Patients who have had breast-conserving surgery such as a lumpectomy to remove a tumor may receive radiation therapy after the surgery to destroy any cancer cells that remain. External beam radiation is the most frequently used radiation treatment for breast cancer, and in this method the radiation comes from a machine outside the body. Mammosite radiation therapy is a form of brachytherapy, or internal radiation, in which the source of radiation is placed inside the breast tissue in the space left by the lumpectomy.
Procedure
According to the Cleveland Clinic, certain breast cancer patients who have had lumpectomy surgery can receive mammosite radiation treatments as an additional therapy to reduce the risk of a recurrence of the cancer. At the end of the lumpectomy procedure, the surgeon places a balloon attached to a catheter inside the breast in the space left after the tumor has been removed. A small part of the catheter remains outside the breast, protruding through a small incision. Using the external part of the catheter, doctors fill the balloon with a saline solution, and when treatment begins, they use a device that sends radioactive seeds into the balloon using the catheter. Patients get two treatment sessions a day for five days, and the process is performed on an outpatient basis. The radioactive seeds are removed from the balloon after each session, but the saline remains in the balloon for the entire five-day regimen. When the mammosite radiation treatment regimen ends, doctors deflate the balloon by draining the saline and remove the balloon and catheter via the small incision.
Benefits
Patients who get mammosite radiation treatment suffer fewer radiation burns relative to those who receive the standard external radiation treatment, notes the Cleveland Clinic. In addition, the side effects of mammosite treatment are not as troublesome as those of the standard treatment, and they do not last as long. Finally, the mammosite treatment occurs over only five days as opposed to the six weeks required for the standard treatment.
Considerations
Not all breast cancer patients are candidates for mammosite radiation treatments.
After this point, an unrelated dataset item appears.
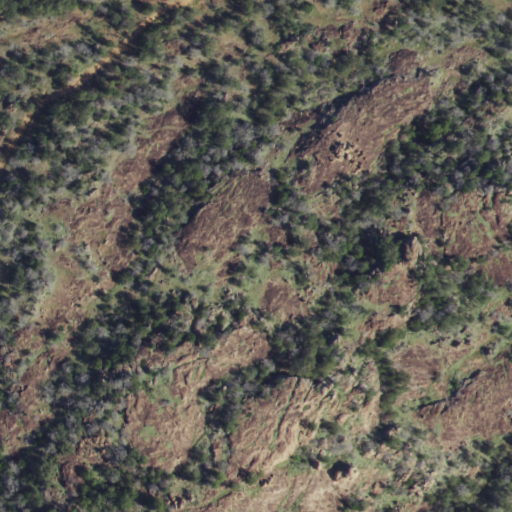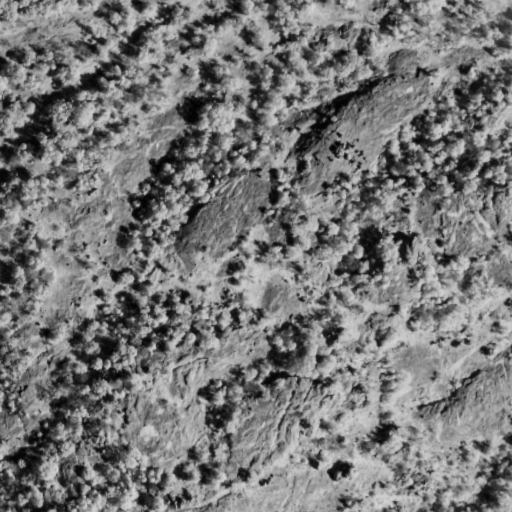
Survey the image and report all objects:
road: (80, 77)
First, any form of internal radiation therapy for breast cancer is limited to patients who have had a lumpectomy. Furthermore, according to the criteria given by the American Society of Breast Surgeons, the patients should be 45 years of age or older, they should have invasive ductal carcinoma, their tumor size should be 3 cm or less, they should have no cancer cells present at the edge of the tumor, and the cancer should not have spread to lymph nodes under the arm or in the breast.
Warning
The Brody School of Medicine notes that patients can expect some side effects from mammosite radiation treatment. These may include redness, bruising, breast pain and drainage from the site where the catheter protrudes from the breast.
Misconceptions
An article in the Oct. 27, 2008, issue of the Seattle Times offers some perspective on the U.S. Food and Drug Administration approval process for medical devices and how that process was applied to the mammosite radiation treatment system, which was approved in 2002. The article points out that the FDA often gives approval to medical devices, mammosite included, without requiring proof of effectiveness. The article further states that the public often holds the mistaken notion that if the FDA has cleared a medical device, then that device has been shown to be medically effective. Clinical data that can prove that mammosite radiation treatment is as effective as the standard external beam treatment are still being gathered.